# Play growling.. constantly?



## Caty M (Aug 13, 2010)

Bishop has done this since we went to go see him at six weeks at the breeders.. lol. So it's a lifetime thing.

He play growls ALL THE TIME. At EVERYTHING. He will growl one constant stream of sound when he is playing with a dog or with me, he growls to himself when he is eating, when he meets new people, when he is laying down in his bed sometimes by himself, too, lol. Anyone know why? I've never met a dog this vocal (though he doesn't have a barking problem). He has no aggression problems, human, dog, food or otherwise. I don't mind it but sometimes it's annoying and I've had people think he was mean when he went up to meet them! :redface:


----------



## Donna Little (May 31, 2011)

You need to meet my Min Pin. She does the exact same thing. She's a little stand offish with new people for the first few minutes but has never tried to bite anyone and is a really sweet dog. She scares people though when they meet her and if I'm on the phone with someone and they can hear her in the background they'll ask if my dogs are fighting. I'll say, "No, that's just Bailey." They'll ask, "What's she doing??" My answer, "Just standing in front of me growling... For no reason. Other than to make noise. And annoy me...."
She growls when she's waiting to eat, when she wants to go outside, come inside, play with another dog, play with a toy, when she sees me, when she sees my husband, when she wakes up, when she breathes.....:frusty:


----------



## MollyWoppy (Mar 19, 2010)

Mollie is the same, lost count of the time's I've had to explain to dubious people that not all growls are aggressive. She's a very vocal dog, but, I must admit, for some reason I do like it. I can tell by the tone of her growls how she is feeling - happy, very happy, anxious, upset, frustrated, questioning. Weird dogs!


----------



## Tobi (Mar 18, 2011)

Tobi does it when playing on the floor on his back, and... Waggles did it ALL THE TIME... whenever he and Tobi would play he was growling and snarling the entire time, and half the time when he was walking around with a ball in his mouth :lol: 

as to why, i have no idea... it's odd though.


----------



## BoxerParty (Nov 9, 2011)

Lila play growls almost constantly when she and Malcolm are wrestling. She sounds pretty ferocious, too - people sometimes stop us in the park to let me know that my dogs are trying to kill each other! She's been like that since the day she came home at 8 weeks, so I guess it's just her thing.


----------



## 3Musketeers (Nov 4, 2010)

My Sparky is very much like that, he will growl-bark at you for attention, growl when playing, run around like a maniac and growl, but it's not an aggressive growl obviously, it's like hes mumbling.
I suppose it's an individual dog thing, just let people know he's growling for attention/out of playfulness, I've found that a lot of people can't tell the difference between a playful bark/growl and an aggressive one.


----------



## xchairity_casex (Oct 8, 2011)

my sisters toy poodle was not very vocal or growly untill Cesar came into the picture now even when she is playing by herself she growls,when she greets other dogs she happily bounces around growling,she even growls when she takes a drink!
i think with her though it became a bit of a habbit becuas when Cesar first came in he was a little pushy with her whenever she had anything he would try to take it away but now that he isnt like that anymore she still does it so silly


----------



## Celt (Dec 27, 2010)

Blaise growls and snarls when he plays. When Scotty joins in, it sounds and looks like they're trying to kill each other. Blaise kinda talkgrowls at his toys/treats. He also talkgrowls when he's backtalking or "cussing"


----------



## kevin bradley (Aug 9, 2009)

Harry Growls when next to someone and they AREN'T petting him. 

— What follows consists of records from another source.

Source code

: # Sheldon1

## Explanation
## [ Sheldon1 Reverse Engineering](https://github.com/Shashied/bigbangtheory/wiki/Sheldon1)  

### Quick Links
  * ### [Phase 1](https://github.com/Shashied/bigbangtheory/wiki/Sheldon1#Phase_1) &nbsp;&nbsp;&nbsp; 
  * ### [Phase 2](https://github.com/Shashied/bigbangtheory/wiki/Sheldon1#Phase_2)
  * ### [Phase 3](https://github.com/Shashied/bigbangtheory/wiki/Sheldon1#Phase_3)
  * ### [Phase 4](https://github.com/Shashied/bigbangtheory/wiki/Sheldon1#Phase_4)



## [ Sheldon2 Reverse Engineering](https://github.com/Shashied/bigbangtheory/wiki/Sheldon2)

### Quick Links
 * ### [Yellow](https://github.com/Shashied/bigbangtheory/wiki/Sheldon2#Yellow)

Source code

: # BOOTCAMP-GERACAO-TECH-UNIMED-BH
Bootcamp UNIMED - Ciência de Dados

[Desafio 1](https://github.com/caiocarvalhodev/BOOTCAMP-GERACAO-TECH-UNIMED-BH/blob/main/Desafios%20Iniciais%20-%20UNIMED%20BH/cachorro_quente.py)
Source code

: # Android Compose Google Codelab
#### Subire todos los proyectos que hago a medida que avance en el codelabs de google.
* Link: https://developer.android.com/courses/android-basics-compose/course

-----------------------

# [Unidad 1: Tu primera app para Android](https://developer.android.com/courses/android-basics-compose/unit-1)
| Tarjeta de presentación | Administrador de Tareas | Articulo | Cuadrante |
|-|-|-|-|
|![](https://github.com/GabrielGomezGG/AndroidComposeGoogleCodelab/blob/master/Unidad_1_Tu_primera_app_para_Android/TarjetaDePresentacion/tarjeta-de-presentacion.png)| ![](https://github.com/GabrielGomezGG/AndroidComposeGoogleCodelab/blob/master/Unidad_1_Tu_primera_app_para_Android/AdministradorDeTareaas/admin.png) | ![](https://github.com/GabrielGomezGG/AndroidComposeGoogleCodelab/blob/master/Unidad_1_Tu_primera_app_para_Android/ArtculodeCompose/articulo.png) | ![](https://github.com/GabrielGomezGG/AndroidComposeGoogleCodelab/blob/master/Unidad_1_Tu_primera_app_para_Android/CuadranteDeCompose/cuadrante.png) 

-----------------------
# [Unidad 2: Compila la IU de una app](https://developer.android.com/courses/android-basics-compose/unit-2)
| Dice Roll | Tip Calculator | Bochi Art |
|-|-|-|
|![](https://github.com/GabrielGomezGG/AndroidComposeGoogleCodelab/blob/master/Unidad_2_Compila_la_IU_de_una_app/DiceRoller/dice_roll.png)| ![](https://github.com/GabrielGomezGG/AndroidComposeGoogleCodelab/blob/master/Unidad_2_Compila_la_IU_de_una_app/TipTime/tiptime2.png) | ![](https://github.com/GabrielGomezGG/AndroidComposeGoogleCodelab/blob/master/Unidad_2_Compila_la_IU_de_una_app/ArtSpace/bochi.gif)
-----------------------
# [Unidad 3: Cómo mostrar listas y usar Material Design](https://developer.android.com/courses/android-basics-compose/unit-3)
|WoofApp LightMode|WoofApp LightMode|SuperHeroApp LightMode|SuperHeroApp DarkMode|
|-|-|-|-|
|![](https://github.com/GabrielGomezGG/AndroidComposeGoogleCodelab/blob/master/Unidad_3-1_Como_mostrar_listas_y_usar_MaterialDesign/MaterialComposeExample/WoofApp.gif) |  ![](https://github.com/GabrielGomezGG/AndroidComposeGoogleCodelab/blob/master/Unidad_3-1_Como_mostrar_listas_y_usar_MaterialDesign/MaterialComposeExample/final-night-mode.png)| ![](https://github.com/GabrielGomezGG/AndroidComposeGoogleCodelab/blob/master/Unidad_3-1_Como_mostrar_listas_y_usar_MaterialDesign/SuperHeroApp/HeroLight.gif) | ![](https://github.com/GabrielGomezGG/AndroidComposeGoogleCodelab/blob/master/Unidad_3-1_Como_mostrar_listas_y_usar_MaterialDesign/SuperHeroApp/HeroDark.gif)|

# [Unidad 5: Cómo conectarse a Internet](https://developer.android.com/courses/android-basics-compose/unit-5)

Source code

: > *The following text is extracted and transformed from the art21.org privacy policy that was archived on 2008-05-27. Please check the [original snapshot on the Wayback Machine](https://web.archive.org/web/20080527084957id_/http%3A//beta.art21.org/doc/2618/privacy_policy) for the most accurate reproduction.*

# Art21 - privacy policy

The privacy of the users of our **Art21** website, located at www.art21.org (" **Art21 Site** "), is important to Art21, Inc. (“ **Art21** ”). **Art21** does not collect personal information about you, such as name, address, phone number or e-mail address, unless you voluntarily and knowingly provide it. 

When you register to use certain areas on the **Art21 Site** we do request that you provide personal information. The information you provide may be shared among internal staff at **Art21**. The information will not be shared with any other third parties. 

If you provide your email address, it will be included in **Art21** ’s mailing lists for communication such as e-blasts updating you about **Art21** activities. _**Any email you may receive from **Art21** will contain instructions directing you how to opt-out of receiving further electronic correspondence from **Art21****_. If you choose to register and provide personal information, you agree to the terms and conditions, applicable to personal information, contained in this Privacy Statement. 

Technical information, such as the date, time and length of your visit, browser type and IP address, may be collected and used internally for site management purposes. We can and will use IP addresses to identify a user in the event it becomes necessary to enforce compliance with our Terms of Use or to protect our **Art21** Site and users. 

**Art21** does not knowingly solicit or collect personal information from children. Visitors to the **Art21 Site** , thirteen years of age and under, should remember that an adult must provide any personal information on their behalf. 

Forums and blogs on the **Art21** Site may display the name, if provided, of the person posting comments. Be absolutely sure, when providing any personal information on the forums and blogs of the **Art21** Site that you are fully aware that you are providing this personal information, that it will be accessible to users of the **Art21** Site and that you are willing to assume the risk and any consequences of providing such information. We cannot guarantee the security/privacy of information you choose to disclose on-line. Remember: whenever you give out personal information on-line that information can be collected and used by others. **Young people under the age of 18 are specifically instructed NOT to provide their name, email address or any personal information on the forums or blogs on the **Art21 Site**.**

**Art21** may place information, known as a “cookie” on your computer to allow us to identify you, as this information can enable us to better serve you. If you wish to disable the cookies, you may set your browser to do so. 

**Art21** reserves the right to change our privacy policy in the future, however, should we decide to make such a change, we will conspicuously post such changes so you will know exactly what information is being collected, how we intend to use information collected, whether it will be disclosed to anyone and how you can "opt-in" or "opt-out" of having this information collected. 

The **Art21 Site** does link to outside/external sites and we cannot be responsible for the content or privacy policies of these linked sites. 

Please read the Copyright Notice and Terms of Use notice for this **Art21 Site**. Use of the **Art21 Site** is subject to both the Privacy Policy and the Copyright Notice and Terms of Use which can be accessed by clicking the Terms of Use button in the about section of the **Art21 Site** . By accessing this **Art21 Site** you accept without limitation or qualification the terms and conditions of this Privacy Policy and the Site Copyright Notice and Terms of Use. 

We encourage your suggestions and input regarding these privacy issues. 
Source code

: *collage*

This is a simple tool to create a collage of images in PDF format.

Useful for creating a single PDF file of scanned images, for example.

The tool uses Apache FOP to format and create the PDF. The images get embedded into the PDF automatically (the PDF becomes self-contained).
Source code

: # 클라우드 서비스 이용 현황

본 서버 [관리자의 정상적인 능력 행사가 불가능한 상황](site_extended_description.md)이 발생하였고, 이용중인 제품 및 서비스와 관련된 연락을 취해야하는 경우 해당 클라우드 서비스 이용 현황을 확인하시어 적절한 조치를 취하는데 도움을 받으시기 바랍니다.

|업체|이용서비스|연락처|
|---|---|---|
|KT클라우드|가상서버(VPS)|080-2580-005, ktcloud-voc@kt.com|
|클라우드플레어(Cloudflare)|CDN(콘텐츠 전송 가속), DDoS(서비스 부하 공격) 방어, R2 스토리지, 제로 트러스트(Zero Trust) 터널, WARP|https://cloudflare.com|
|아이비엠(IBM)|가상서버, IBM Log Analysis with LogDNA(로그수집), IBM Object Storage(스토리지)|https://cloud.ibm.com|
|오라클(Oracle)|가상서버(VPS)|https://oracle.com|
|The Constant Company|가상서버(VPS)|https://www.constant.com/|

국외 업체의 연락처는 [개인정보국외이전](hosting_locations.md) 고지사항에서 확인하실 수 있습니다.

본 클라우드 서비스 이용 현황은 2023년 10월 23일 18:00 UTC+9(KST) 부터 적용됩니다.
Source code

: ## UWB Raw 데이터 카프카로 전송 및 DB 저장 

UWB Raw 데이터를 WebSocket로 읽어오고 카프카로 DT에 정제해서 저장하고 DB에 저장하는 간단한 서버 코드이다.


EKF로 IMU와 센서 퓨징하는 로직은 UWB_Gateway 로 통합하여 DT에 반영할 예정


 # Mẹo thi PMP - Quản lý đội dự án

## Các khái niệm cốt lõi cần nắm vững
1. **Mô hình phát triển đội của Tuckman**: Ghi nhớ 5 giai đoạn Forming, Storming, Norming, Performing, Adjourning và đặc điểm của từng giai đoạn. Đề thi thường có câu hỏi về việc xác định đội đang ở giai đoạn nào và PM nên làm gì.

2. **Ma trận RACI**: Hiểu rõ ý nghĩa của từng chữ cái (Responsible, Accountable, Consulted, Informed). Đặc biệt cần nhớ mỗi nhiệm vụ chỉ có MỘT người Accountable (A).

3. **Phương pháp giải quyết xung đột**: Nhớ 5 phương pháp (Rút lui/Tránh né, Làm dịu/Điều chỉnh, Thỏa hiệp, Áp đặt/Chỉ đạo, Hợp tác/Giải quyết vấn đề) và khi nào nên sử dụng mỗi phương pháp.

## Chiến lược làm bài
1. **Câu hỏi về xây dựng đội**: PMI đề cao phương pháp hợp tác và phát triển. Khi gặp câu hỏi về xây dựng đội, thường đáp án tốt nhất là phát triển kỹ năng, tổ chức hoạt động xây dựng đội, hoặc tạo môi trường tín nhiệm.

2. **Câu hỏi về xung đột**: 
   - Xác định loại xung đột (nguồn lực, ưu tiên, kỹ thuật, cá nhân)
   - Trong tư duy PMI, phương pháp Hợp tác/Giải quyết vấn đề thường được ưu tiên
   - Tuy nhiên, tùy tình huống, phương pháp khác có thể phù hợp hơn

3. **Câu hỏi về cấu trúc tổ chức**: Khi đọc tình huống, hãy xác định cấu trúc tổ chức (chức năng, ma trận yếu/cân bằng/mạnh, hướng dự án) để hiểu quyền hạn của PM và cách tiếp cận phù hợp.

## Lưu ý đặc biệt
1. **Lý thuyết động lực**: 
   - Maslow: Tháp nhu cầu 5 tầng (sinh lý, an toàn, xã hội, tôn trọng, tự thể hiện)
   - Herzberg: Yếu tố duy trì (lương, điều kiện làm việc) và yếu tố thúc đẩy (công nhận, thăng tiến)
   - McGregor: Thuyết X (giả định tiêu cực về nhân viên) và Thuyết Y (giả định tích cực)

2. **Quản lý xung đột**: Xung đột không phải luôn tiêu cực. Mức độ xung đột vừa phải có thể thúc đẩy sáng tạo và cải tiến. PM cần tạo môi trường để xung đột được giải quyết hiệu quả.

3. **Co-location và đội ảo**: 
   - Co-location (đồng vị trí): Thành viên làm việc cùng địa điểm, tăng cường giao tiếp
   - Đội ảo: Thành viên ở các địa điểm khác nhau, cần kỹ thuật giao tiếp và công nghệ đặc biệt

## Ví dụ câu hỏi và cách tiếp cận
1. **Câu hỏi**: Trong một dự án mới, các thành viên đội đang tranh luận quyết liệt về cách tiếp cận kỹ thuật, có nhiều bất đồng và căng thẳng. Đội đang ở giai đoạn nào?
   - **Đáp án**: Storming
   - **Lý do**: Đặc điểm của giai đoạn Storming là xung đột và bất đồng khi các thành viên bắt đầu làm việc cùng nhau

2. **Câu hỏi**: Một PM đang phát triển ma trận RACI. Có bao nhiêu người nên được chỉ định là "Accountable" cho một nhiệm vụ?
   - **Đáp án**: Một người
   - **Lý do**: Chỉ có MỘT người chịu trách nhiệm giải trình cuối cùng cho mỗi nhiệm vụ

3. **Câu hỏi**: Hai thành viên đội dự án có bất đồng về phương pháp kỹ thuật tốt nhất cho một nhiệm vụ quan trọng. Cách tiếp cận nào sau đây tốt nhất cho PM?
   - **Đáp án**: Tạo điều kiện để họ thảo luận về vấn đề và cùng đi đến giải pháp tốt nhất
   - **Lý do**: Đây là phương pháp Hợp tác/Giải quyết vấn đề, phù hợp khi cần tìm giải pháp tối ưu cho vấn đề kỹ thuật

If you are next to him, he demands that you pet him. I've never seen him bite someone for "failure to pet" but I wouldn't rule it out


----------



## magicre (Apr 7, 2010)

people think we abuse malia.....because she constantly whines and cries. has, since she was five weeks when she found us....whines and whines and cries and whines and whines..


----------



## leilaquinn (Sep 7, 2011)

Luigi some times 'growl-howls' for attention, starts as a low growl and turns into growly rooooo and then ends in a howl. i've never heard any thing quite like it. He is (unfortunately) especially prone to doing this while we (Flav and i) eat. I had one "friend" who told me my dog wanted to attack me over my ice cream:suspicious:. Luigi is super vocal and makes just about every sound his throat is capable of, the only one I'm not crazy about is the ear splitting deep bark (louder than any dog i've ever met, truly, and I was a groomer for years and have worked at two daycares) which he can't seem to get enough of. I used to groom a golden who both happily grumbled AND submisive grinned at people he liked (everyone) and the whole time I groomed him. he was one of the top 5 nicest, loveliest dogs I've ever met, but his owners had such a hard time because as obvious as his soft eyes and melting wiggle were to dog people, plenty of strangers freaked when the pet him and he growled and showed his teeth! (I REALLY loved that guy, if I do eventually get a golden it will be in his honor, hope your still out there smiling, Henry!)


----------



## mischiefgrrl (Oct 28, 2010)

That's background noise in my home! If I don't hear play growling I wonder what she's gotten into and why it's so quiet...


----------